The Meta Of The Meme “Why Are You Gay”.
Even as society has progressed in terms of inclusivity and diversity, toxic masculinity is still a huge problem. So much so that even the most mundane activities or interests are perceived as “queer.” In 2019, a study showed that a significant number of men think being eco-friendly is “feminine”.
“Why Are You Gay?”: The Background Of A Popular Meme
With such strict standards for masculinity, one “wrong” move could hit you with the “Why Are You Gay” meme right in the nuts. If you’re on YouTube and Facebook, meme culture is a near-inevitable part of your Internet experience, and you’ve likely run into this meme more than once. But what is the “Why Are You Gay” meme really, what does it have to do with toxic masculinity, and how does it affect queer people?
Read on to find out.
The Origin Of “Why Are You Gae”
While the “Why Are You Gay” or “Why Are You Gae” meme exploded in popularity in 2019, the meme source was a 2012 video debate on the Ugandan show Morning Breeze. The now-infamous exchange involved show host Simon Kaggwa Njala and LGBTQ activist Pepe Julian Onziema.
Onziema, a trans man, had been invited to participate in a discussion about queer people and their situation in Uganda. In a bizarre interview opening, Njala greeted Onziema with, “Thank you for coming in, good morning. Why are you gay?”
“Who says I’m gay?” Onziema replied.
Notably, Onziema, who is in a romantic relationship with a woman, was assigned female at birth and previously identified as gay before later coming out as a trans man.
However, Njala ignored the question and asserted, “You are gay.”
Onziema and Njala were later joined by anti-gay pastor Martin Ssempa on the show. Ssempa engaged in a shouting match with Onziema, using fruits and vegetables as props to demonstrate what he claimed transgender people used for sex.
“Why Are You Gay” Goes Viral
The “Why Are You Gae” full interview didn’t gain traction on the Internet upon its initial release. The full video was uploaded to YouTube by user Swalz in December 2012. In the six years after the full, it garnered less than half a million views.
However, in January 2019, YouTube channel Deserty HD posted a clipped version of the video, remixed with the theme song of the US TV show Curb Your Enthusiasm, that went viral. The Deserty HD video was quickly followed by other YouTube videos and image edits of the interview on various social media platforms, including YouTube, Reddit, Twitter, and Instagram.

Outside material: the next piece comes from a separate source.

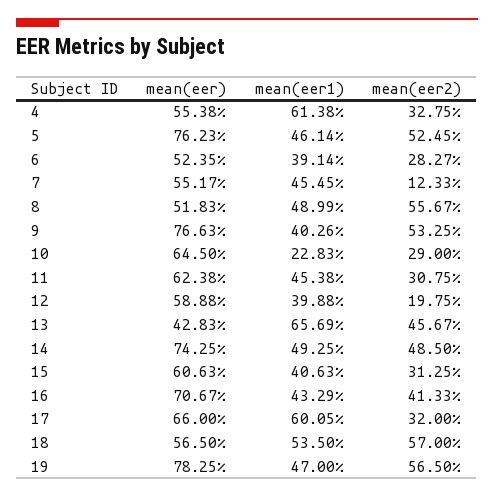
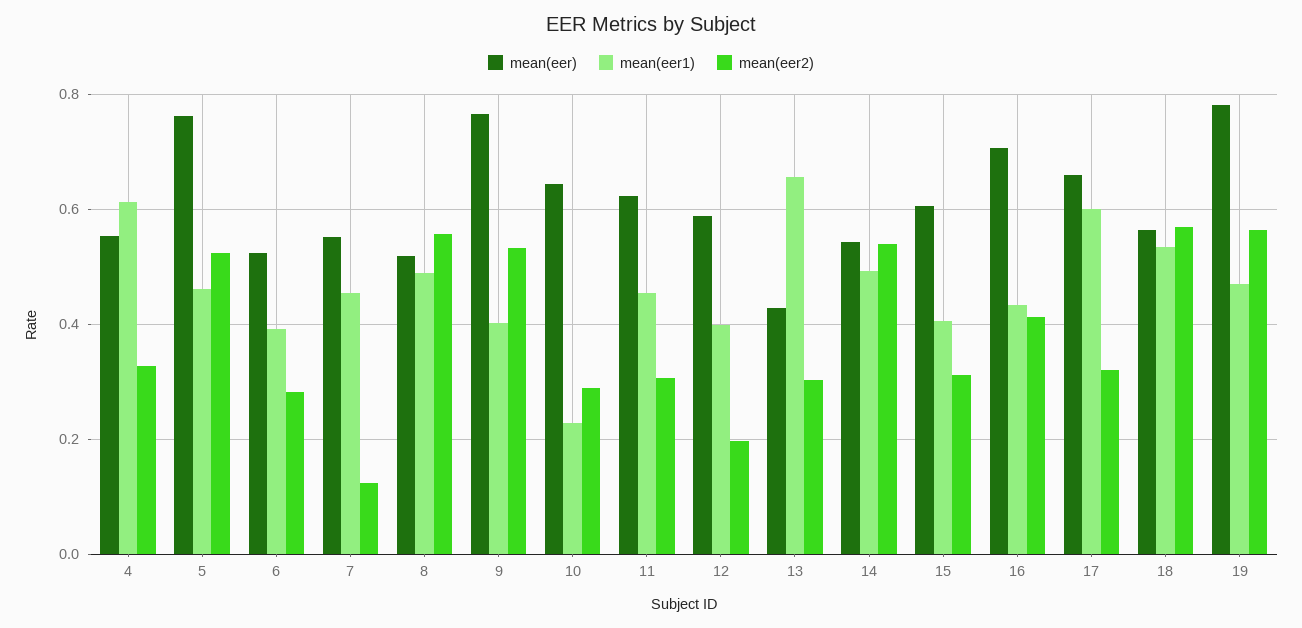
mean(eer2), 13: 0.4567 -> 0.3
mean(eer), 14: 0.7425 -> 0.54
mean(eer2), 14: 0.485 -> 0.54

What Is The “Why Are You Gay” Meme?
The meme uses an image macro from the video interview, showing Onziema and Njala facing each other. Meme users often post this meme alongside a supposedly “non-masculine” activity, captioning it with the question, “Why are you gay?”
The Dark Side Of The Meme
Most people use the meme to poke fun at people who think washing your face makes you less manly. Still, the context of the video that the meme is based on is more disturbing than humorous.
At the time of the interview, a bill criminalizing same-sex relationships was pending with Uganda’s Parliament. Onziema was one of the most public faces of the LGBTQ movement in Uganda at the time. As an out trans man, he experienced extreme public discrimination, including police harassment and death threats.
The meme is just one snapshot in a long interview where a trans man had his gender identity repeatedly questioned on national television. While some bits may seem hilarious when taken out of context, the full episode showed Onziema being asked offensive questions such as, “Don’t you think homosexuals…should instead be reoriented…since society seems to deem them as unnatural?”
While we use the meme as a joke today, it’s clear that the interview it came from — and the hostile attitude it displayed toward a prominent member of the LGBTQ community – was completely serious.
Making fun of toxic masculinity and homophobia is an understandable way of coping with no-homo culture. But it’s always worth remembering that there are serious issues underneath the jokes that also need to be addressed. The “Why Are You Gay” meme will run its course before long (as all memes do). However, fragile masculinity and LGBTQ discrimination will still be around.